From Months to Days: A Self-Service Migration Pipeline Between Two SaaS Products
How a practice-management software provider serving the elective medical industry rebuilt customer migration between two of its products — replacing months of engineering-led work with a self-serve, AWS-native pipeline that the service team runs in days, with two-hour turnarounds in sight.
$ cat case-study/details.yaml
The Problem.
The client operates two practice-management products serving overlapping customer segments. The legacy product was built around the workflow of cosmetic and plastic surgery clinics. The modern product is purpose-built for med spas. A meaningful share of the legacy product's customer base is structurally a better fit for the modern product — and moving them onto the right product was both a customer success story and a retention strategy.
The problem was getting them there. The two products were architected for different operating models, and the database structures reflected that. The legacy product's data sits in MySQL, sharded per customer, producing thousands of shards across the customer base. The modern product uses a non-sharded model with tenant segregation expressed through a TenantId column. The shapes of the data, the schemas, and the assumptions baked into them — none of them lined up.
The modern product shipped with an importer tool designed to ingest standardized CSV files into its database. But the importer is a Windows-native application that has to be installed on a service team member's machine, and it expects data already shaped to the importer's exact format. The bridge from a per-customer legacy shard to the importer's CSV format didn't exist. Building it for one customer was a manual, multi-week engineering exercise. Doing it across the customer base, repeatably, with the service team rather than engineering doing the work, was a different problem entirely.
There was also the matter of the customer's images and files — radiology images, before/after photos, documents — which had to move with the structured data, with their metadata intact, into the new tenant's S3 storage in the modern product.

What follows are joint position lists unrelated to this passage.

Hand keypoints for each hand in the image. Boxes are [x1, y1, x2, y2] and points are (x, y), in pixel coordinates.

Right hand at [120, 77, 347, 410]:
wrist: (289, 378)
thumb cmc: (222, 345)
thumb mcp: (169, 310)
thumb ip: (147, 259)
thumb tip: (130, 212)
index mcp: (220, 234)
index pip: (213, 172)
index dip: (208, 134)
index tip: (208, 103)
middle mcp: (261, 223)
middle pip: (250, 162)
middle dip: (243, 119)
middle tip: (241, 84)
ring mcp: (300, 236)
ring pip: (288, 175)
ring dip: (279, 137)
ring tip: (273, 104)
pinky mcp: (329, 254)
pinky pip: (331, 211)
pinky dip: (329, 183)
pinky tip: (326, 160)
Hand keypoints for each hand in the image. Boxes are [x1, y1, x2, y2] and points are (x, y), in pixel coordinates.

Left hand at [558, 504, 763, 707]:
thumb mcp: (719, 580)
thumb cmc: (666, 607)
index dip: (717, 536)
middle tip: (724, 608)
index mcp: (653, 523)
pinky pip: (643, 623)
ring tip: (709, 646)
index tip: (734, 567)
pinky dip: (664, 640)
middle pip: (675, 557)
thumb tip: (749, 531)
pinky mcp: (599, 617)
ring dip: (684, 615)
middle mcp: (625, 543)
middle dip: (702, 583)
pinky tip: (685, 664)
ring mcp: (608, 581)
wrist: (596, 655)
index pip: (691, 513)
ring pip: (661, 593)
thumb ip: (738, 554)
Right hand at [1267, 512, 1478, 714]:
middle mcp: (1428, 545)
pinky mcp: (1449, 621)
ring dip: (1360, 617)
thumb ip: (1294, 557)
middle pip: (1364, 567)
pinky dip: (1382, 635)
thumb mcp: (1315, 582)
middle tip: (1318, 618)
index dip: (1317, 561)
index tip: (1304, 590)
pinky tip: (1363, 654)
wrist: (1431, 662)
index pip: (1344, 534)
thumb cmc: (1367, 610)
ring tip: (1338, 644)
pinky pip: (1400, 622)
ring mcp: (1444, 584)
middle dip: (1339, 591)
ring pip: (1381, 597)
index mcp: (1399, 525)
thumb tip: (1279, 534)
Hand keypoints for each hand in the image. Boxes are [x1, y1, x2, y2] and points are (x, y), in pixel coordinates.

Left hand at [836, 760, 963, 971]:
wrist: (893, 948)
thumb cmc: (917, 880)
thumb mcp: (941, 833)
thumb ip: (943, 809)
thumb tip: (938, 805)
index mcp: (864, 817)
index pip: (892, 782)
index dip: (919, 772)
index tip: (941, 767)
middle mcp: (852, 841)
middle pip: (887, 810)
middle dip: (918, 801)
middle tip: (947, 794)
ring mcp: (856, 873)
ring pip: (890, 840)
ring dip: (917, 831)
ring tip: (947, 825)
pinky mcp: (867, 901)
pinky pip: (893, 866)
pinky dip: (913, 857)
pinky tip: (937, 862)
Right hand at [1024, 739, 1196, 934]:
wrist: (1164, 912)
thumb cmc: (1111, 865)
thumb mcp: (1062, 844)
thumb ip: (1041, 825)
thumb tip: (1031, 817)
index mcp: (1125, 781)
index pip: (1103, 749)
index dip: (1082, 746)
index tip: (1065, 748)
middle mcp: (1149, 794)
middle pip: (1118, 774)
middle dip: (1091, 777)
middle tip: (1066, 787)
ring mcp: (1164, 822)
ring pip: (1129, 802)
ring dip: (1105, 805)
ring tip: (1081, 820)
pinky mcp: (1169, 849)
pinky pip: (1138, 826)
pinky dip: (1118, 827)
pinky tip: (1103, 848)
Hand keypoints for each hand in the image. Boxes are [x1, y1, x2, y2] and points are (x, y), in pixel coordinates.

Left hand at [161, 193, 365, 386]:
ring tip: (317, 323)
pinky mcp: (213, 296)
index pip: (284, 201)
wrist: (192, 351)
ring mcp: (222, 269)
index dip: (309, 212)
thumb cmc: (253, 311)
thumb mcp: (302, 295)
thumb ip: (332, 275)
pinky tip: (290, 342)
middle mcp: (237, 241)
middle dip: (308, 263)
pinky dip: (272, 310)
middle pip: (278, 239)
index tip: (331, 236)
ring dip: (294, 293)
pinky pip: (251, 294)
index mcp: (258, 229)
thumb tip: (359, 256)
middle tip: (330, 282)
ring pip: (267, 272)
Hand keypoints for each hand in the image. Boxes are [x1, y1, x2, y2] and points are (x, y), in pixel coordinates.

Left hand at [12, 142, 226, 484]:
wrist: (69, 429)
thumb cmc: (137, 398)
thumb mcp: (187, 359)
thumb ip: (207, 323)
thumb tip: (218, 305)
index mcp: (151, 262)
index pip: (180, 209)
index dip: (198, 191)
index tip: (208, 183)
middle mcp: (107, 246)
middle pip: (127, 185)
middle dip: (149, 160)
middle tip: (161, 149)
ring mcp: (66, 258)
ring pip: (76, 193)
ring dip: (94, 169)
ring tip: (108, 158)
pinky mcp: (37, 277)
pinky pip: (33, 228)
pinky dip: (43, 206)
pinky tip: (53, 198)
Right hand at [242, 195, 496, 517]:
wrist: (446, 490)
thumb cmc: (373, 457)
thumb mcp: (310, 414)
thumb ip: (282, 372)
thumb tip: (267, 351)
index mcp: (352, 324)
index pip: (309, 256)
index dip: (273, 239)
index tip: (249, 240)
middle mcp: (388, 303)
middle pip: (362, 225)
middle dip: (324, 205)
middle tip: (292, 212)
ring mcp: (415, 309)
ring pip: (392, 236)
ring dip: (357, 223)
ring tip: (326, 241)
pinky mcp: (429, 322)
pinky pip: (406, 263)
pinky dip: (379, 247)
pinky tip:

The objective for the engagement: build a tool that compresses migration from months to days (with a two-hour ceiling in sight), runs as self-service for the service team, scales across the customer base, and is extensible to ingest data from other EMR systems in the future.
What we built.
Quest1 designed and built an end-to-end, AWS-native migration platform that takes a customer all the way through from the legacy product to a fully populated tenant on the modern product, with a self-service UI for the service team and structured orchestration underneath.
The networking and platform layer — VPC, subnets, NAT gateway, S3 endpoints, SQS for buffer where stages decouple — was structured to keep the data path private and the failure modes recoverable, so a stalled migration could be resumed rather than restarted from zero.
The Impact.
The platform compressed migration from a months-long engineering exercise into a service team task that takes days, with a two-hour ceiling in sight as the next round of improvements lands. The cost structure of customer migration changed from "an engineering project per customer" to "a service team workflow," and that change held up at volume.
In the first month after deployment, more than ten customers were migrated through the platform — comfortably faster than the prior model would have permitted, and a meaningful early signal on the platform's repeatability.
- A self-service migration tool, owned and operated by the service team, with the engineering team out of the per-customer critical path.
- A configurable, orchestrated pipeline in Step Functions whose stage definitions and per-customer specifics live in DynamoDB rather than code — extensible to additional data shapes without re-architecting.
- A SparkSQL-based transform library that's accessible to the data engineering team for extension rather than ownership-locked to one author.
- A pattern that extends beyond legacy-to-modern migration to ingest data from external EMR systems — the same orchestration carries other source-system shapes through with new transforms.
- An AWS-native architecture with TCO modeled and consolidated across services rather than fragmented across third-party tools.